* **Tindakan yang Diperlukan**
Ketik ulang tanpa perubahan baris-baris catatan di bawah, mulai dari awal catatan sampai dengan baris yang memuat "WSPÓLNIE DZIAŁAMY I TWORZYMY DOBRO!", baris itu ikut disertakan.

* **Entri Kumpulan Data**
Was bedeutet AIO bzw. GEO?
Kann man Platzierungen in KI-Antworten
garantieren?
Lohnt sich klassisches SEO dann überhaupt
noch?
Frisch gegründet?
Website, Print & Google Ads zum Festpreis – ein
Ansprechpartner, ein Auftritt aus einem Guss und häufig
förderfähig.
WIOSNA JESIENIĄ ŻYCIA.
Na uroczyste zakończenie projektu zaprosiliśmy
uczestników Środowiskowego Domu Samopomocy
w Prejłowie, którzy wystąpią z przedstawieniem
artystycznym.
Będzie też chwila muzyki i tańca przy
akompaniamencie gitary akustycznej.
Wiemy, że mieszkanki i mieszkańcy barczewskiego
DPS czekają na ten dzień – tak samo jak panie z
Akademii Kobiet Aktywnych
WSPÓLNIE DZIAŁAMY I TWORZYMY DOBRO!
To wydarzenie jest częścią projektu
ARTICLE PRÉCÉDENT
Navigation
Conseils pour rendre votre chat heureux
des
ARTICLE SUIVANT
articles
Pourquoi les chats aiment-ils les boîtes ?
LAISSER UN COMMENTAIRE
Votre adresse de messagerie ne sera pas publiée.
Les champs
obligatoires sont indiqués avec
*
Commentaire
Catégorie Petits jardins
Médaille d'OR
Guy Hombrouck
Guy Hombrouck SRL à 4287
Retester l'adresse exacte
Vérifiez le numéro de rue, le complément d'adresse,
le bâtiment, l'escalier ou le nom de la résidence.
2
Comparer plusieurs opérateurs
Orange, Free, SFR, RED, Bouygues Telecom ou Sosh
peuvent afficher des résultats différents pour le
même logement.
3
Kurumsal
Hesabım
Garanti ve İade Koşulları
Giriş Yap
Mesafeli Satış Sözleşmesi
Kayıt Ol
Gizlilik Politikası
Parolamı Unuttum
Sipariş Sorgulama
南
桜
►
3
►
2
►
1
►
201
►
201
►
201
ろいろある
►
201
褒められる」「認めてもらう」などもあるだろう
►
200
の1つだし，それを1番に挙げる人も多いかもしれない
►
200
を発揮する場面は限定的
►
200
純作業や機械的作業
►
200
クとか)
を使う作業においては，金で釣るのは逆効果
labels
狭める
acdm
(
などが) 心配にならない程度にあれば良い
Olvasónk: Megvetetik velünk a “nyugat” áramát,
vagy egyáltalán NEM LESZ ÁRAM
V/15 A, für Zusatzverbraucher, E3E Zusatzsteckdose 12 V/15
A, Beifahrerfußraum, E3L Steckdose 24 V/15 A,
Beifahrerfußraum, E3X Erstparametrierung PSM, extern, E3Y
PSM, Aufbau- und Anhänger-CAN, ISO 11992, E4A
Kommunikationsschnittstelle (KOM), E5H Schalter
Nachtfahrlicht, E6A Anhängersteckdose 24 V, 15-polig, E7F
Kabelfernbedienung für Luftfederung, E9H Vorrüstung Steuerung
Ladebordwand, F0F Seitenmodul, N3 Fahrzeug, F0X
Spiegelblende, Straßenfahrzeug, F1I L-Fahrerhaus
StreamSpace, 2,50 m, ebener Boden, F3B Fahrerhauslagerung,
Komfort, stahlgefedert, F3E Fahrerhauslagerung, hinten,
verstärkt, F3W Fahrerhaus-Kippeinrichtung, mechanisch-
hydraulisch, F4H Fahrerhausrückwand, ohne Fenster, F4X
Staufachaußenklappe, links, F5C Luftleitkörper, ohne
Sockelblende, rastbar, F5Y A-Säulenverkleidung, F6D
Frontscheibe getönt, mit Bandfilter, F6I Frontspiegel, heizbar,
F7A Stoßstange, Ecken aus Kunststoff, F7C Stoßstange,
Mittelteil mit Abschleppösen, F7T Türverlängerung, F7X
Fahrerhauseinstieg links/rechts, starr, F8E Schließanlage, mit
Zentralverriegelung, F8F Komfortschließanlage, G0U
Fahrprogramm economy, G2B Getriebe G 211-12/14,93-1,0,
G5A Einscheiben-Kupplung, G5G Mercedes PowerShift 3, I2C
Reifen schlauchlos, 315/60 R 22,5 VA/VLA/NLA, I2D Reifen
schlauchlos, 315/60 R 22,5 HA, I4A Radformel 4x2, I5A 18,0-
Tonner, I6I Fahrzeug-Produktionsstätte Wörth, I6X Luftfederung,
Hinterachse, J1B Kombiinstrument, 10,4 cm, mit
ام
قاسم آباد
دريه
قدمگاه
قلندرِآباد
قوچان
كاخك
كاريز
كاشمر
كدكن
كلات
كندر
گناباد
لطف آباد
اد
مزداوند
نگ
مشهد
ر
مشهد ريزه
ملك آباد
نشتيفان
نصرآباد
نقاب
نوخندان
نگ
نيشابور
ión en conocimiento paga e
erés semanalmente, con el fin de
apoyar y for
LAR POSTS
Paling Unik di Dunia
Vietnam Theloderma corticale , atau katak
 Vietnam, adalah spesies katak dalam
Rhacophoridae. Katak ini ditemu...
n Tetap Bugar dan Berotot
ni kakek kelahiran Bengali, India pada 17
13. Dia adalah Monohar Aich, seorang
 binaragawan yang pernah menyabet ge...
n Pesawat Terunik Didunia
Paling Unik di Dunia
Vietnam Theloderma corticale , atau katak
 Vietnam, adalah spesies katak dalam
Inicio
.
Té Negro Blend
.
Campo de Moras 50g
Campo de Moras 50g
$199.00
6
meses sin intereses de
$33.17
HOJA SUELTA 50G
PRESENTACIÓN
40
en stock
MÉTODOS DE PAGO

* **Jawaban Tugas**
Was bedeutet AIO bzw. GEO?
Kann man Platzierungen in KI-Antworten
garantieren?
Lohnt sich klassisches SEO dann überhaupt
noch?
Frisch gegründet?
Website, Print & Google Ads zum Festpreis – ein
Ansprechpartner, ein Auftritt aus einem Guss und häufig
förderfähig.
WIOSNA JESIENIĄ ŻYCIA.
Na uroczyste zakończenie projektu zaprosiliśmy
uczestników Środowiskowego Domu Samopomocy
w Prejłowie, którzy wystąpią z przedstawieniem
artystycznym.
Będzie też chwila muzyki i tańca przy
akompaniamencie gitary akustycznej.
Wiemy, że mieszkanki i mieszkańcy barczewskiego
DPS czekają na ten dzień – tak samo jak panie z
Akademii Kobiet Aktywnych
WSPÓLNIE DZIAŁAMY I TWORZYMY DOBRO!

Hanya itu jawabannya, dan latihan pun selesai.